* PROBLEM TO WORK ON:
Every line from the one with "root of tail: (371, 751)" to the final line of the records should be printed exactly as it is, with pictures left out.

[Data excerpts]
_____

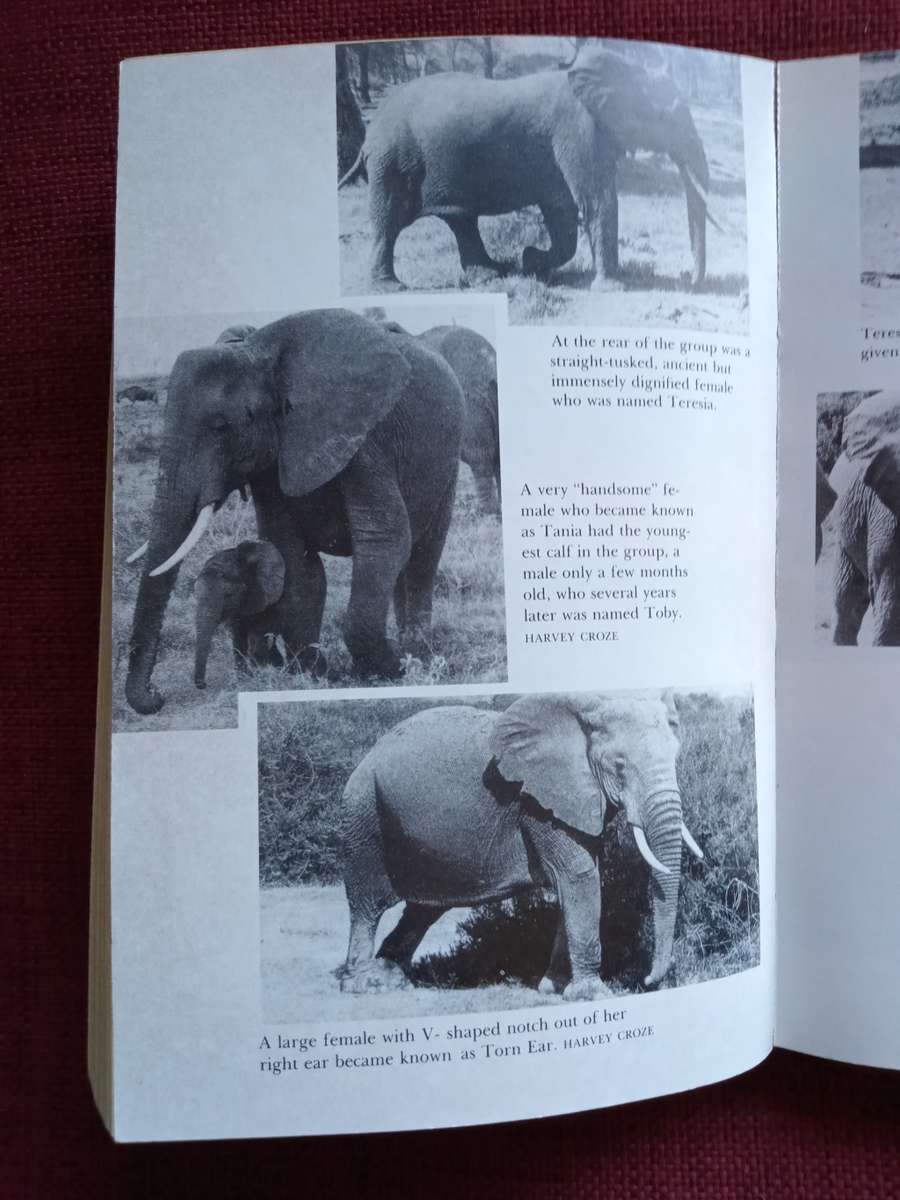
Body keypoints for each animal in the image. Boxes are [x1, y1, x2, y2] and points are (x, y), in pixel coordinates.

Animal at [193, 540, 286, 689]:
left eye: (229, 595)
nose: (203, 684)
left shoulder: (270, 600)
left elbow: (258, 638)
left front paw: (256, 678)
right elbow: (238, 640)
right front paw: (244, 680)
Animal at [339, 45, 712, 291]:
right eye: (666, 117)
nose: (689, 281)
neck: (624, 68)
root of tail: (370, 134)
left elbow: (562, 208)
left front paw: (531, 262)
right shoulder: (577, 129)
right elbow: (595, 200)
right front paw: (610, 289)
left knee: (461, 220)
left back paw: (493, 274)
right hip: (392, 162)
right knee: (389, 221)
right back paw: (391, 288)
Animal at [339, 692, 703, 999]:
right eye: (619, 765)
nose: (650, 980)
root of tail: (371, 751)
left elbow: (582, 879)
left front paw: (553, 987)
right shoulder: (537, 801)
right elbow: (579, 877)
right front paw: (592, 994)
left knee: (424, 909)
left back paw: (391, 977)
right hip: (364, 810)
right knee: (367, 901)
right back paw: (365, 984)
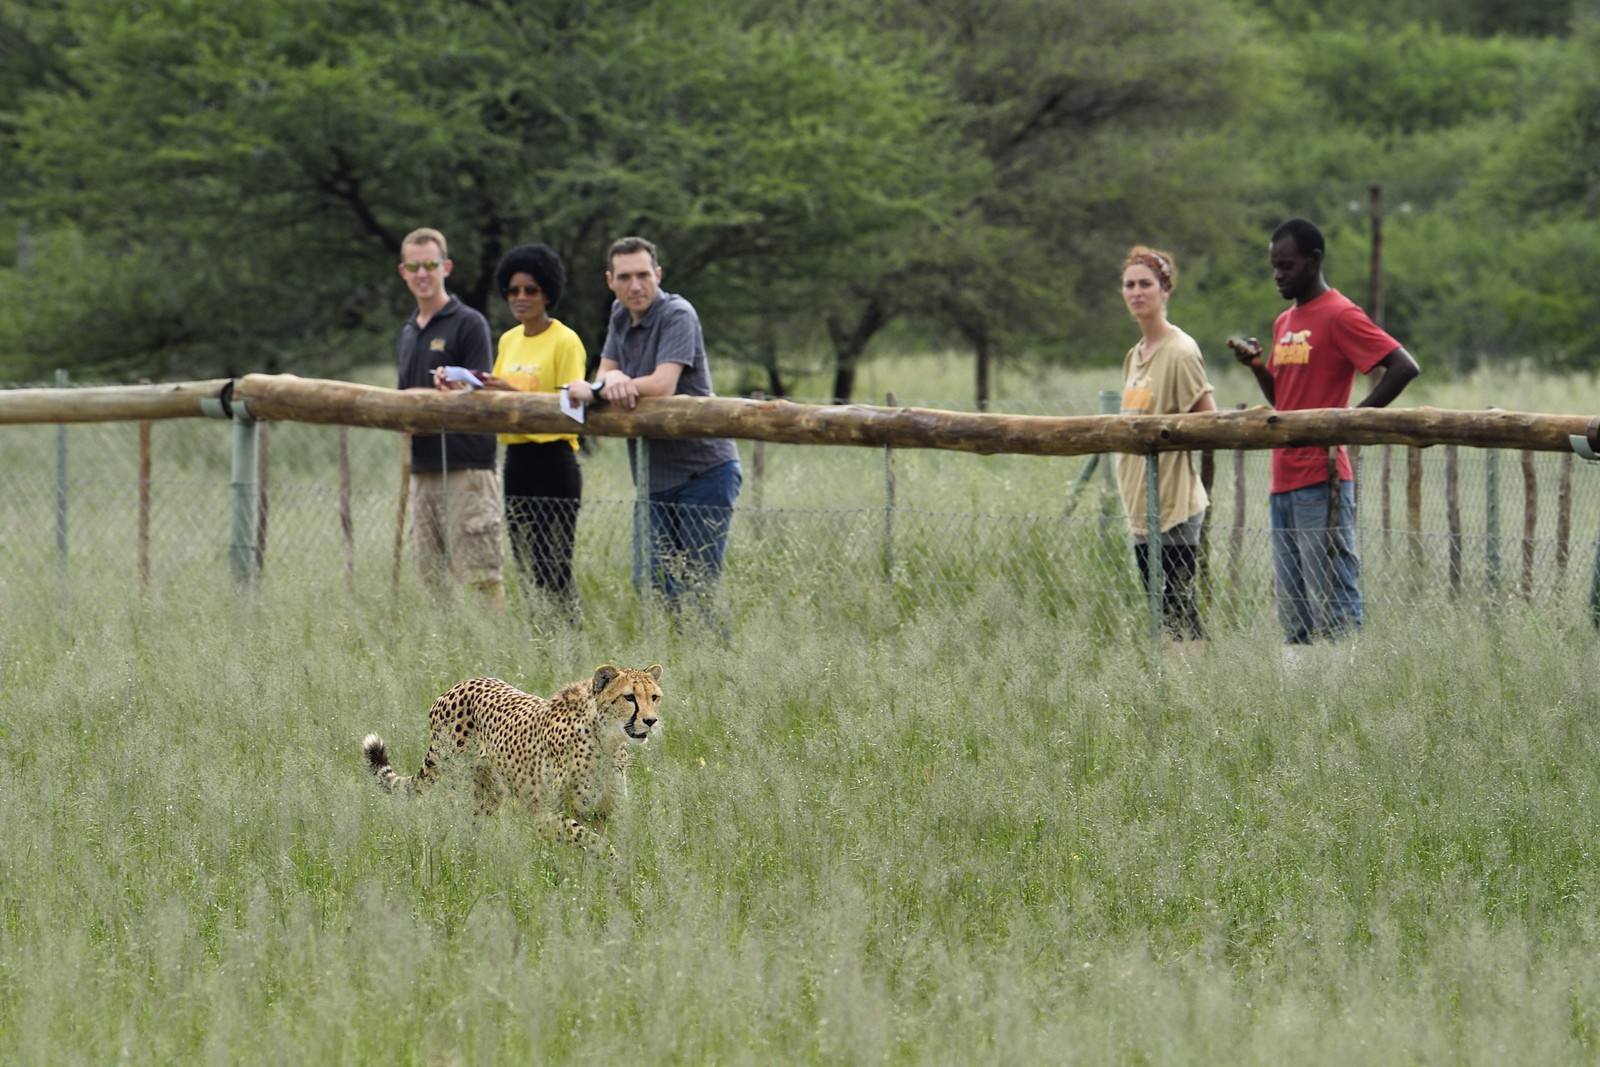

_____

* RESULT OF THE EXERCISE:
root of tail: (371, 751)
left elbow: (582, 879)
left front paw: (553, 987)
right shoulder: (537, 801)
right elbow: (579, 877)
right front paw: (592, 994)
left knee: (424, 909)
left back paw: (391, 977)
right hip: (364, 810)
right knee: (367, 901)
right back paw: (365, 984)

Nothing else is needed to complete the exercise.